### 选段
"""

Centos7安装zookeeper+kafka集群

1 Zookeeper和kafka简介

1） ZooKeeper

是一个分布式的、分层级的文件系统，能促进客户端间的松耦合，并提供最终一致的，用于管理、协调Kafka代理，zookeeper集群中一台服务器作为Leader，其它作为Follower

2） Apache Kafka

是分布式发布-订阅消息系统，kafka对消息保存时根据Topic进行归类，每个topic将被分成多个partition(区)，每条消息在文件中的位置称为offset（偏移量），offset为一个long型数字，它是唯一标记一条消息，它唯一的标记一条消息。

一个partition中的消息只会被group中的一个consumer消费，每个group中consumer消息消费互相独立，不过一个consumer可以消费多个partitions中的消息。

kafka只能保证一个partition中的消息被某个consumer消费时,消息是顺序的。从Topic角度来说,消息仍不是有序的。

每个partition都有一个server为"leader";leader负责所有的读写操作,如果leader失效,那么将会有其他follower来接管成为新的leader（有zookeeper选举）;follower只是单调的和leader跟进,同步消息即可..由此可见作为leader的server承载了全部的请求压力,因此从集群的整体考虑,有多少个partitions就意味着有多少个"leader",kafka会将"leader"均衡的分散在每个实例上,来确保整体的性能稳定.

2 服务器地址

使用3台服务器搭建集群

Server1:192.168.89.11

Server2:192.168.89.12

Server3:192.168.89.13

3 安装jdk

（jdk1.8.0_102）

# yum install -y java-1.8.0-openjdk java-1.8.0-openjdk-devel

4 搭建zookeeper集群

Zookeeper集群的工作是超过半数才能对外提供服务，所以选择主机数可以是1台、3台、5台…。

"""

### 任务 a
列出选段中用于搭建集群的每台服务器及其IP地址。
选段和记录之间没有任何关联。

### 输入内容
"""

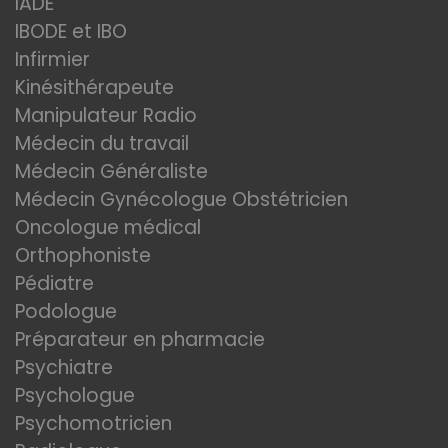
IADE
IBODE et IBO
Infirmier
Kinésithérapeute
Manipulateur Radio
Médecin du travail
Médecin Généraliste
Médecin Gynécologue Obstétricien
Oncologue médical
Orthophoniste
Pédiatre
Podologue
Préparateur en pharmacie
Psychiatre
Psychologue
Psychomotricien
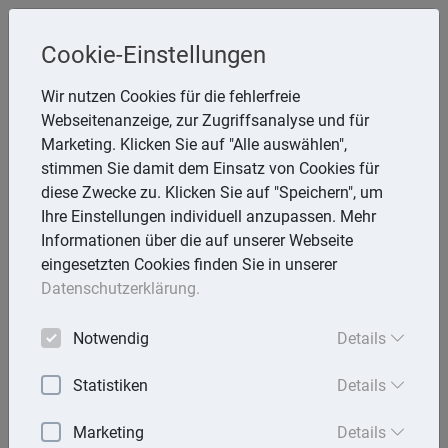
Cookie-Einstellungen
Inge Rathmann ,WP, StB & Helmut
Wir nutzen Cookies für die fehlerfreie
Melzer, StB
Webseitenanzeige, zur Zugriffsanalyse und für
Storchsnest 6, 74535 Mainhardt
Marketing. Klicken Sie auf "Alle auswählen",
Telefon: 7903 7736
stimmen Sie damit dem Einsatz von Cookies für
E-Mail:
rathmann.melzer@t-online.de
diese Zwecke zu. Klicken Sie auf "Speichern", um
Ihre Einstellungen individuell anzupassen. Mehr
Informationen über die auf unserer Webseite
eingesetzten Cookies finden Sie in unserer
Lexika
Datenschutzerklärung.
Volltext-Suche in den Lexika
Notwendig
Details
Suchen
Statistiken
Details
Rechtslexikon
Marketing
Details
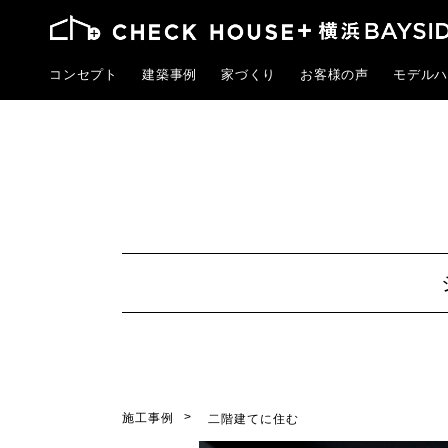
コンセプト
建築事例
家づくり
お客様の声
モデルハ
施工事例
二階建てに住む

"""

### 任务 b
从记录开头起，逐字抄写到含有“Psychomotricien”的那一行为止（包括该行），不要包括图片。

### 练习结果 a
Server1:192.168.89.11
Server2:192.168.89.12
Server3:192.168.89.13

### 练习结果 b
IADE
IBODE et IBO
Infirmier
Kinésithérapeute
Manipulateur Radio
Médecin du travail
Médecin Généraliste
Médecin Gynécologue Obstétricien
Oncologue médical
Orthophoniste
Pédiatre
Podologue
Préparateur en pharmacie
Psychiatre
Psychologue
Psychomotricien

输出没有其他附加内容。